◆ Directions: Repeat word for word, please, only the lines from the one that includes "[654,817,682,827] 85.35 ->" through the final line of the data.

[Edit tracking data]
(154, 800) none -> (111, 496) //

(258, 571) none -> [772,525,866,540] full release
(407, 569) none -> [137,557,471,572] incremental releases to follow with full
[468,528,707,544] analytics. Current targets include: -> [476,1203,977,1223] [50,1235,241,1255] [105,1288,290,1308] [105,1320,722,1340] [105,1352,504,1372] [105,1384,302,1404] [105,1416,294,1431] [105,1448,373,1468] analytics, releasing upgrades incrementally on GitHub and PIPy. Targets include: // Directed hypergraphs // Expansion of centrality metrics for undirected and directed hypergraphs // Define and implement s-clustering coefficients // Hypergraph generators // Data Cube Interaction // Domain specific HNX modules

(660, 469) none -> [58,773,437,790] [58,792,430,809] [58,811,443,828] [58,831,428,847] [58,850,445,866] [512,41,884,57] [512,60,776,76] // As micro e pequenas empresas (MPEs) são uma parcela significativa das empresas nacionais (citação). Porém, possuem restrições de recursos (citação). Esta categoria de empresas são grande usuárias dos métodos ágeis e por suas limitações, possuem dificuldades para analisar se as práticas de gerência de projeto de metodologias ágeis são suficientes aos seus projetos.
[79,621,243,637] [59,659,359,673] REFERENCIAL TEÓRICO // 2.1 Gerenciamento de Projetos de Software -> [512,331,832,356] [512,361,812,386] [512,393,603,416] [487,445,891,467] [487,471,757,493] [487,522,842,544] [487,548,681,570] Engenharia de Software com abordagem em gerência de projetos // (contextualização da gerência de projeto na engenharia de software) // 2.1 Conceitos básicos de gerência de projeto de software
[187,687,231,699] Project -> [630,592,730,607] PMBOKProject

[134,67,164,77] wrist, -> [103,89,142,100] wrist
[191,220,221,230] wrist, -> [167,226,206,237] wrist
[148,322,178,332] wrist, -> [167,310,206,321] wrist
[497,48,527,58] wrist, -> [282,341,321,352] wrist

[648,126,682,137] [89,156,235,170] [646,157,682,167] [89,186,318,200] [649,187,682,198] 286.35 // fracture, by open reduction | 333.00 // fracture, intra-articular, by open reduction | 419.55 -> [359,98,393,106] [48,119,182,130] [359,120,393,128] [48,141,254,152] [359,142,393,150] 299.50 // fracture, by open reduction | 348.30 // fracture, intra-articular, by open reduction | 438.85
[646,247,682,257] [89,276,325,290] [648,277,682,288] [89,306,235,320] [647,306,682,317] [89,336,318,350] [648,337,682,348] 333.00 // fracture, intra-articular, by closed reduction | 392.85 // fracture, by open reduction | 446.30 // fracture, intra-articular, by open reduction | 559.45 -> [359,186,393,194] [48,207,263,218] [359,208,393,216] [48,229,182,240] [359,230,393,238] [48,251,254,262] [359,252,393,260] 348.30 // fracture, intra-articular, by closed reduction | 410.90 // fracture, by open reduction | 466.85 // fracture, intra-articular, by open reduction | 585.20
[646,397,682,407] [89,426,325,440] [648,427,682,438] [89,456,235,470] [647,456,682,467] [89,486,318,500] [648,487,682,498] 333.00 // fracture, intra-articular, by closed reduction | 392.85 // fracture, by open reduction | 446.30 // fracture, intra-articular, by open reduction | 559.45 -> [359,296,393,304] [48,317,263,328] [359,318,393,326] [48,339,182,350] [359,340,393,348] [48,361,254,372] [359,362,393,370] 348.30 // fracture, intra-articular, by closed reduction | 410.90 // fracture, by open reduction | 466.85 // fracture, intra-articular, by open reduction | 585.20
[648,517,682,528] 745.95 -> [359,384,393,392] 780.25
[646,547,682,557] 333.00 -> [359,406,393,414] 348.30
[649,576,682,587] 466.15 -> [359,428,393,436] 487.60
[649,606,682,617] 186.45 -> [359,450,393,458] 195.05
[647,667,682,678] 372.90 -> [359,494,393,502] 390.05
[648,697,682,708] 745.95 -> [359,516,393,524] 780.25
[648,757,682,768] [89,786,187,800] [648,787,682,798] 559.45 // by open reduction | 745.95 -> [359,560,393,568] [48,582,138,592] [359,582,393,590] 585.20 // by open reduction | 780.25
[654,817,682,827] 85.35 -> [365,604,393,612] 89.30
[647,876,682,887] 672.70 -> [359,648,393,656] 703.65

◆ Answer for the task:
[654,817,682,827] 85.35 -> [365,604,393,612] 89.30
[647,876,682,887] 672.70 -> [359,648,393,656] 703.65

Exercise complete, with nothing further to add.